Things to do in Dublin
Go kite-surfing around Bull Island
The area around Bull Island, 6km (4 miles) to the north of the city, has a developing reputation as an outstanding kite-surfing destination. If you prefer to watch, walk the Great South Wall to Poolbeg Lighthouse for fantastic views. To take part, head to Pure Magic (tel: +353 (0) 1 805 4912; www.puremagic.ie/dublin) for lessons, kit hire and all things wet and wild.
Have a go at hurling
Get an education on the most Irish of sports, starting with the highly competitive sport of Gaelic football before moving on to the more challenging and aggressive world of hurling. They go easy on the full contact at Experience Gaelic Games (tel: +353 (0) 1 25 44 292; www.experiencegaelicgames.com), so you should get home without a visit to the A&E ward.
Hike the Dublin Mountains
Head for the hills of the Dublin Mountains, which are sprinkled with looped trails, gentle walks and adventures to suit hikers of all levels of fitness. Start at Marlay Park and walk or drive to Kilmashogue Forest Park which offers 10km (6 miles) of forest and mountain walks with views of Dublin city. Alternatively, head to the cute village of Howth, 15km (9 miles) from the city centre, where clifftop walks and fresh fish suppers await.

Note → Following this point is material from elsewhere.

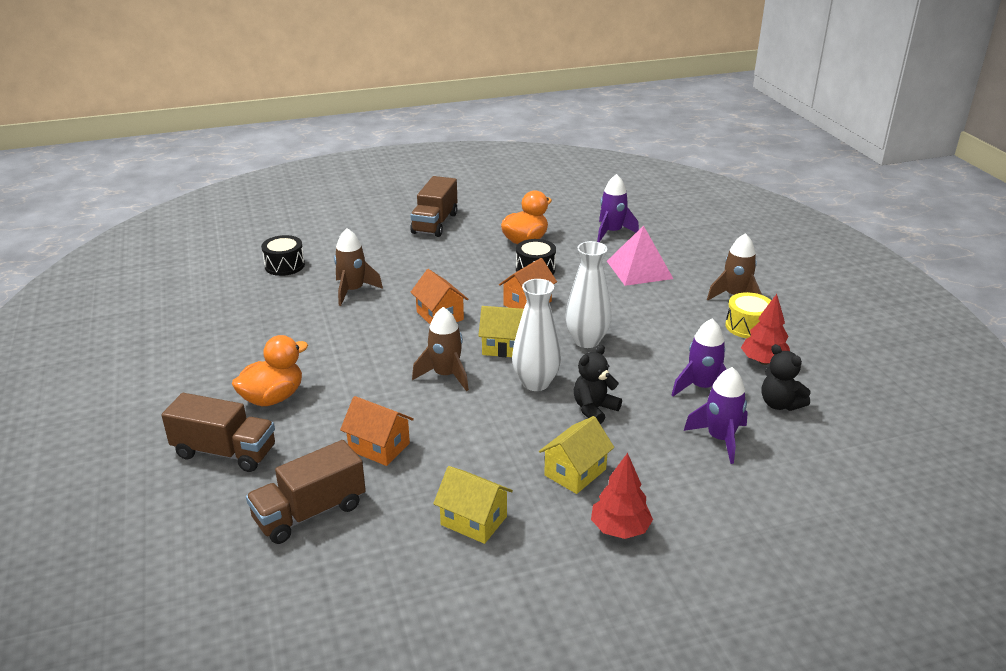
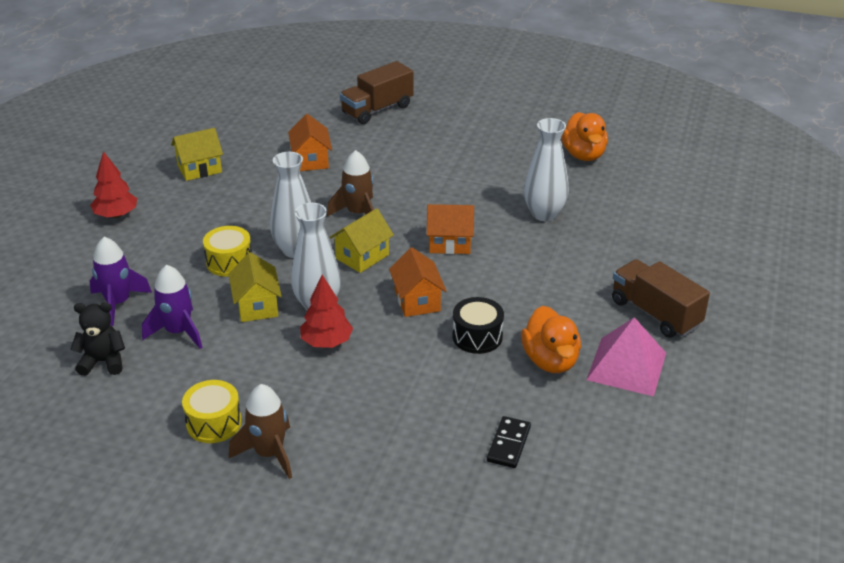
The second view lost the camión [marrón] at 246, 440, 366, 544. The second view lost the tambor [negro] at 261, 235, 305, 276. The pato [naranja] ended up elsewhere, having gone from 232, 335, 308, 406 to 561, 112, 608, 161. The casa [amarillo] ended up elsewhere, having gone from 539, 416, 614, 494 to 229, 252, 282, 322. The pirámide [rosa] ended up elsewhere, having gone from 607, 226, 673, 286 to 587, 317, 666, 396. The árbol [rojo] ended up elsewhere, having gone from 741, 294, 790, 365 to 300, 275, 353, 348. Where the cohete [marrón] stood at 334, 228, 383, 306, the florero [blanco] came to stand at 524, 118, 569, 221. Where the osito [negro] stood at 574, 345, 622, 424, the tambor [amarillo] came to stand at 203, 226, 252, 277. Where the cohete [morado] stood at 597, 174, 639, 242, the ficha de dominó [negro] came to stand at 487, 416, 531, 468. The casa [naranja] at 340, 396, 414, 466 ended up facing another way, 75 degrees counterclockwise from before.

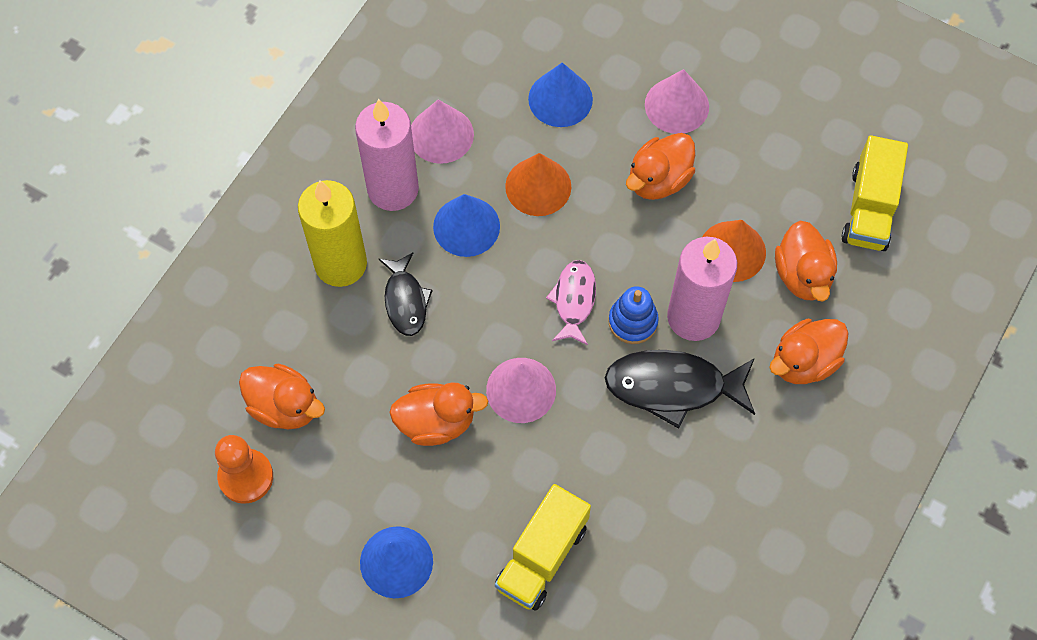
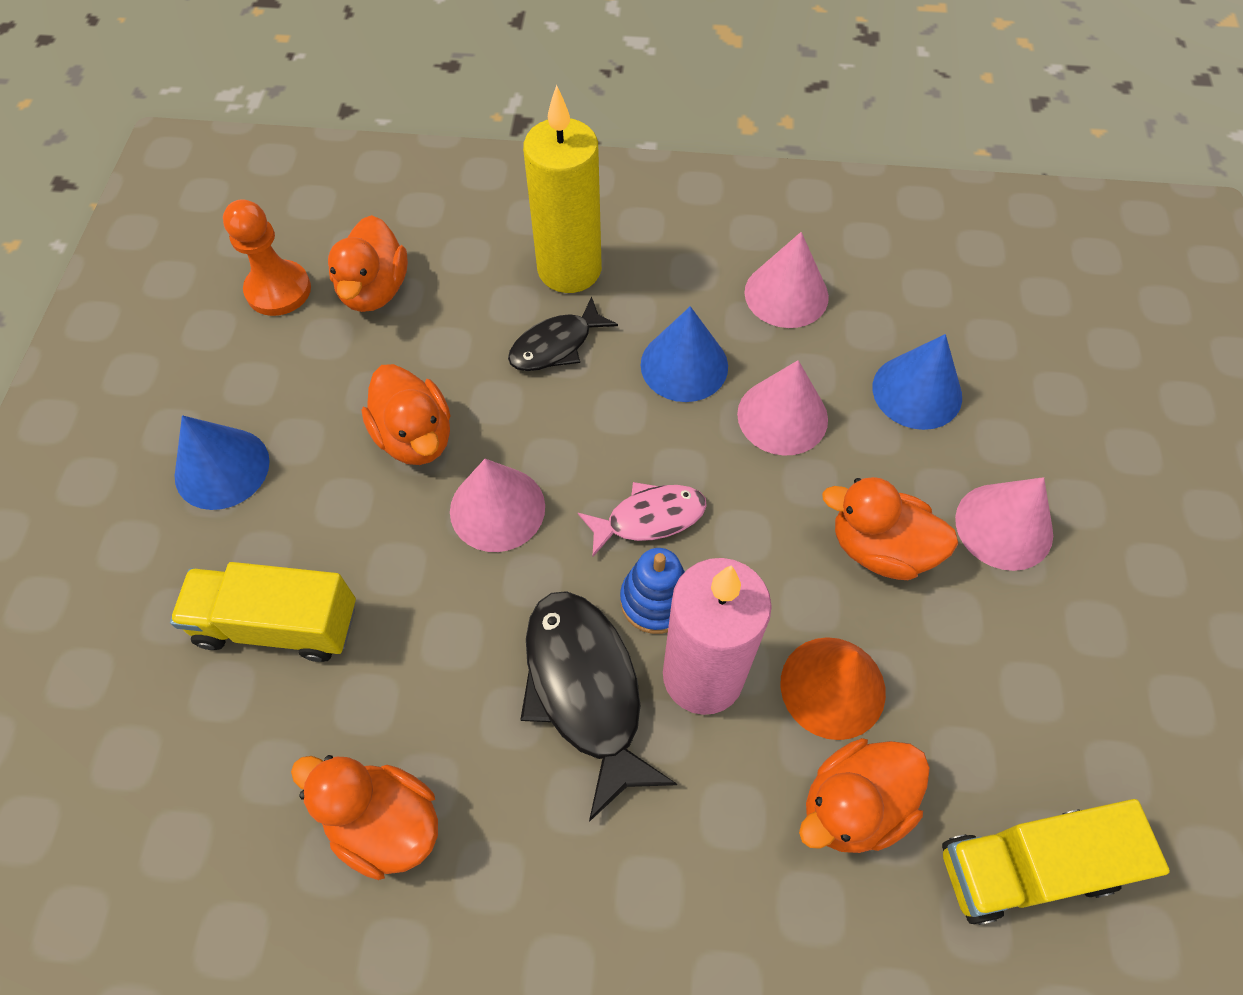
The second view lost the vela [rosa] at 355, 99, 419, 211. The pato [naranja] ended up elsewhere, having gone from 769, 319, 848, 384 to 291, 755, 438, 880. What was the cono [naranja] at 505, 153, 571, 216 turned into the cono [rosa] at 737, 360, 828, 456.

Mountain bike through the Wicklow Mountains
Escape the bustle of the city by exploring the beautiful Wicklow and Dublin Mountains, set within easy reach of the city. Capture panoramic views from your saddle, including the famous 'Guinness Lake' (Lough Tay), the Vartry Reservoir, coastal vistas of the Irish Sea, Powerscourt Waterfall and Gardens and Enniskerry Village. Terrains are available to suit all fitness levels. Biking.ie (tel: +353 83 414 7627; www.biking.ie) have wheels to hire in Ticknock.
Pay your respects at the Garden of Remembrance
If you want some time out from the to and fro of the city, take an hour to visit the Garden of Remembrance. It's centrepiece is a water-filled non-denominational cross scattered with cracked shields and broken swords, there to commemorate all victims of Ireland's various uprisings, from the 1798 rebellion to the Troubles of the 20th century.